After one-hot and manipulation, I have this:
'data.frame': 7032 obs. of 27 variables:
$ y.Yes : num 0 0 1 0 1 1 0 0 1 0 ...
$ gender.Male : num 0 1 1 1 0 0 1 0 0 1 ...
$ SeniorCitizen.1 : num 0 0 0 0 0 0 0 0 0 0 ...
$ Partner.Yes : num 1 0 0 0 0 0 0 0 1 0 ...
$ Dependents.Yes : num 0 0 0 0 0 0 1 0 0 1 ...
$ tenure : num -1.2802 0.0643 -1.2394 0.5124 -1.2394 ...
$ PhoneService.Yes : num 0 1 1 0 1 1 1 0 1 1 ...
$ MultipleLines.Yes : num 0 0 0 0 0 1 1 0 1 0 ...
$ InternetService.DSL : num 1 1 1 1 0 0 0 1 0 1 ...
$ InternetService.Fiber.optic : num 0 0 0 0 1 1 1 0 1 0 ...
$ InternetService.No : num 0 0 0 0 0 0 0 0 0 0 ...
$ OnlineSecurity.Yes : num 0 1 1 1 0 0 0 1 0 1 ...
$ OnlineBackup.Yes : num 1 0 1 0 0 0 1 0 0 1 ...
$ DeviceProtection.Yes : num 0 1 0 1 0 1 0 0 1 0 ...
$ TechSupport.Yes : num 0 0 0 1 0 0 0 0 1 0 ...
$ StreamingTV.Yes : num 0 0 0 0 0 1 1 0 1 0 ...
$ StreamingMovies.Yes : num 0 0 0 0 0 1 0 0 1 0 ...
$ Contract.Month.to.month : num 1 0 1 0 1 1 1 1 1 0 ...

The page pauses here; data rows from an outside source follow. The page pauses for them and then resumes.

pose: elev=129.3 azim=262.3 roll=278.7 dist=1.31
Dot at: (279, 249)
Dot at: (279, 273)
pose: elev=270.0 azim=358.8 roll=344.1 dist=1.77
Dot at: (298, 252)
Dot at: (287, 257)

$ Contract.One.year : num 0 1 0 1 0 0 0 0 0 1 ...
$ Contract.Two.year : num 0 0 0 0 0 0 0 0 0 0 ...
$ PaperlessBilling.Yes : num 1 0 1 0 1 1 1 0 1 0 ...

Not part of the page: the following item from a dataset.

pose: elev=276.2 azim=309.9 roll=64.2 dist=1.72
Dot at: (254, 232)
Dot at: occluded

$ PaymentMethod.Bank.transfer..automatic.: num 0 0 0 1 0 0 0 0 0 1 ...
$ PaymentMethod.Credit.card..automatic. : num 0 0 0 0 0 0 1 0 0 0 ...
$ PaymentMethod.Electronic.check : num 1 0 0 0 1 1 0 0 1 0 ...
$ PaymentMethod.Mailed.check : num 0 1 1 0 0 0 0 1 0 0 ...
$ MonthlyCharges : num -1.162 -0.261 -0.364 -0.748 0.196 ...
$ TotalCharges : num -0.994 -0.174 -0.96 -0.195 -0.94 ...
...
with dput, I have thousands of number.. I can't report it here.